:: Excerpted passage ::
New Jersey’s proposed sourcing method was certainly unique. It was, however, wrought with many open-ended questions. Ultimately the DOT got wind of the many inherent defects in its unusual apportionment approach and scrapped it. In its place the DOT announced that taxpayers would be required to include the total net GILTI amount included in the tax base in their apportionment denominator and to include only that portion of the net GILTI amount in their numerator as dictated by their intangible sourcing statute.20 In effect, the DOT has replaced one confusing provision with another.

While it’s understood that the legislative process is riddled with problems and that laws may contain the same troubling issues as tax policy, at least a law expresses the will of the people of the state, whereas a tax policy expresses the will of a tax administrator. A law is greatly preferred. We are hopeful that 2020 will bring new tax laws that directly address the various provisions embodied in the TCJA, including IRC Sections 163(j) and 199A.
:::
_Tasks and exercises:_
1. Rewrite the paragraph beginning "New Jersey's proposed sourcing method" from the passage on New Jersey's GILTI apportionment in a shorter form, keeping its main facts.
2. Duplicate everything in the passage on New Jersey's GILTI apportionment from "New Jersey’s proposed" down to "provision with another.".
3. Based on the passage on New Jersey's GILTI apportionment, answer yes or no to each statement and quote the words that decide it: (a) The DOT kept its original apportionment approach. (b) The passage prefers a law to a tax policy. (c) The passage says a tax policy expresses the will of the people of the state.
:: Data section ::
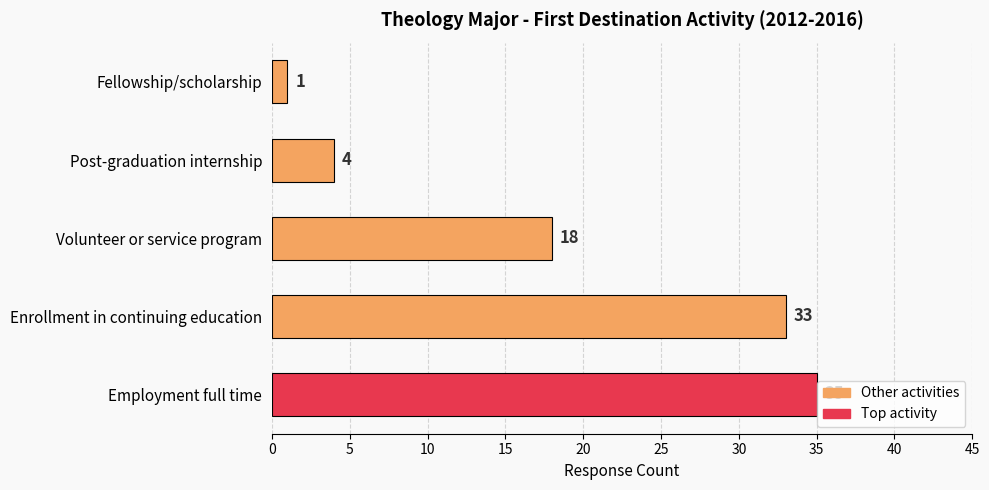

What is the maximum value shown in the chart?

35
:::
_Per-task outputs:_
1. New Jersey's proposed sourcing method was unique but left many questions open. The DOT saw its defects and dropped it. Taxpayers must now include the total net GILTI amount in the tax base in their apportionment denominator. In the numerator, they include only the portion their intangible sourcing statute dictates. The result is that one confusing provision was replaced with another.

2.
New Jersey’s proposed sourcing method was certainly unique. It was, however, wrought with many open-ended questions. Ultimately the DOT got wind of the many inherent defects in its unusual apportionment approach and scrapped it. In its place the DOT announced that taxpayers would be required to include the total net GILTI amount included in the tax base in their apportionment denominator and to include only that portion of the net GILTI amount in their numerator as dictated by their intangible sourcing statute.20 In effect, the DOT has replaced one confusing provision with another.

3.
(a) No: "Ultimately the DOT got wind of the many inherent defects in its unusual apportionment approach and scrapped it."
(b) Yes: "A law is greatly preferred."
(c) No: "whereas a tax policy expresses the will of a tax administrator"